[Start of EXTRACTED RECORDS]
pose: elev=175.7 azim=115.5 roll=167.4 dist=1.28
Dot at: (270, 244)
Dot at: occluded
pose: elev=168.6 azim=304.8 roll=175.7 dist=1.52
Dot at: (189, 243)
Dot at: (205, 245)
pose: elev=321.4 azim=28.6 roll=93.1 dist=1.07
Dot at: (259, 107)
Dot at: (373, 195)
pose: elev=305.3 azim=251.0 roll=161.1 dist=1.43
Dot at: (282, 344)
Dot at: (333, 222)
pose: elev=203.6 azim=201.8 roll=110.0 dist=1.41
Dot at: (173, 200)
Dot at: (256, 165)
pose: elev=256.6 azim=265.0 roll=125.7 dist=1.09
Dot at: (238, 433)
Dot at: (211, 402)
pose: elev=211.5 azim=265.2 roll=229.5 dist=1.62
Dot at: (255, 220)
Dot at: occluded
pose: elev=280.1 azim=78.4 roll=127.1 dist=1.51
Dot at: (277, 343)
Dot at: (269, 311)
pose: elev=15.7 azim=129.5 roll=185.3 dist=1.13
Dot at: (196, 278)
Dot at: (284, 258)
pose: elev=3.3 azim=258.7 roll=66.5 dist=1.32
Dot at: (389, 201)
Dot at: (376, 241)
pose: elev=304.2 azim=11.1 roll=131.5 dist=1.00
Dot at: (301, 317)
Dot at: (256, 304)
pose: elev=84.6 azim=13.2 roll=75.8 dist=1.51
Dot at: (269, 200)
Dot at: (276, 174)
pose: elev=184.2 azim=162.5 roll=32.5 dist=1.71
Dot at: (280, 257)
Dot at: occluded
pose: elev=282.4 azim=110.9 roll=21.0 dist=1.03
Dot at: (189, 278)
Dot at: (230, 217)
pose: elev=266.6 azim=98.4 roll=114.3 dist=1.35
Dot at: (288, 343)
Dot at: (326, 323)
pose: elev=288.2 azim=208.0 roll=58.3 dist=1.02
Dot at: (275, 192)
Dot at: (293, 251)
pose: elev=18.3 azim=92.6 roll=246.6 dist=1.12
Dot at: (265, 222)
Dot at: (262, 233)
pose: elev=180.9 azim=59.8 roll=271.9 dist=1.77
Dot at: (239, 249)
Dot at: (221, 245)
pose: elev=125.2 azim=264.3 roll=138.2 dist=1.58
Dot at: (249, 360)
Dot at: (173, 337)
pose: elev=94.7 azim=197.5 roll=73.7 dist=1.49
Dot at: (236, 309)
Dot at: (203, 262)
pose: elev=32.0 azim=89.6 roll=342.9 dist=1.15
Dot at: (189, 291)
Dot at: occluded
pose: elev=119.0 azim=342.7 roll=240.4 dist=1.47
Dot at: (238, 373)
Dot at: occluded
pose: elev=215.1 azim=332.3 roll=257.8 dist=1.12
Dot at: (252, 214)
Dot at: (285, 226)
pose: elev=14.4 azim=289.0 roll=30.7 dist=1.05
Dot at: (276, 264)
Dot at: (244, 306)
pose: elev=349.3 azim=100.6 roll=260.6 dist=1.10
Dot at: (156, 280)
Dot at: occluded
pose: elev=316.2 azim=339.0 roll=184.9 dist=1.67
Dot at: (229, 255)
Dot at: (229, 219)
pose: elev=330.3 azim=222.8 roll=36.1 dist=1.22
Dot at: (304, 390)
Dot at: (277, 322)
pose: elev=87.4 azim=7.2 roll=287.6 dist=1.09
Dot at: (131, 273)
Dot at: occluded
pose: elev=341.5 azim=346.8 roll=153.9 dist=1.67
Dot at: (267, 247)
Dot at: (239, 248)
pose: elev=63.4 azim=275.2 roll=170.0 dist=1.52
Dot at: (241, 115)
[End of EXTRACTED RECORDS]
**YOUR OBJECTIVE**
Can you convert the data into a Markdown table with the columns Row and Line? Start with the line containing "pose: elev=256.6 azim=265.0" and go on through the line containing "Dot at: (221, 245)", giving each line its own numbered row and leaving out blank lines.

**THE SOLUTION**
| Row | Line |
|---|---|
| 1 | pose: elev=256.6 azim=265.0 roll=125.7 dist=1.09 |
| 2 | Dot at: (238, 433) |
| 3 | Dot at: (211, 402) |
| 4 | pose: elev=211.5 azim=265.2 roll=229.5 dist=1.62 |
| 5 | Dot at: (255, 220) |
| 6 | Dot at: occluded |
| 7 | pose: elev=280.1 azim=78.4 roll=127.1 dist=1.51 |
| 8 | Dot at: (277, 343) |
| 9 | Dot at: (269, 311) |
| 10 | pose: elev=15.7 azim=129.5 roll=185.3 dist=1.13 |
| 11 | Dot at: (196, 278) |
| 12 | Dot at: (284, 258) |
| 13 | pose: elev=3.3 azim=258.7 roll=66.5 dist=1.32 |
| 14 | Dot at: (389, 201) |
| 15 | Dot at: (376, 241) |
| 16 | pose: elev=304.2 azim=11.1 roll=131.5 dist=1.00 |
| 17 | Dot at: (301, 317) |
| 18 | Dot at: (256, 304) |
| 19 | pose: elev=84.6 azim=13.2 roll=75.8 dist=1.51 |
| 20 | Dot at: (269, 200) |
| 21 | Dot at: (276, 174) |
| 22 | pose: elev=184.2 azim=162.5 roll=32.5 dist=1.71 |
| 23 | Dot at: (280, 257) |
| 24 | Dot at: occluded |
| 25 | pose: elev=282.4 azim=110.9 roll=21.0 dist=1.03 |
| 26 | Dot at: (189, 278) |
| 27 | Dot at: (230, 217) |
| 28 | pose: elev=266.6 azim=98.4 roll=114.3 dist=1.35 |
| 29 | Dot at: (288, 343) |
| 30 | Dot at: (326, 323) |
| 31 | pose: elev=288.2 azim=208.0 roll=58.3 dist=1.02 |
| 32 | Dot at: (275, 192) |
| 33 | Dot at: (293, 251) |
| 34 | pose: elev=18.3 azim=92.6 roll=246.6 dist=1.12 |
| 35 | Dot at: (265, 222) |
| 36 | Dot at: (262, 233) |
| 37 | pose: elev=180.9 azim=59.8 roll=271.9 dist=1.77 |
| 38 | Dot at: (239, 249) |
| 39 | Dot at: (221, 245) |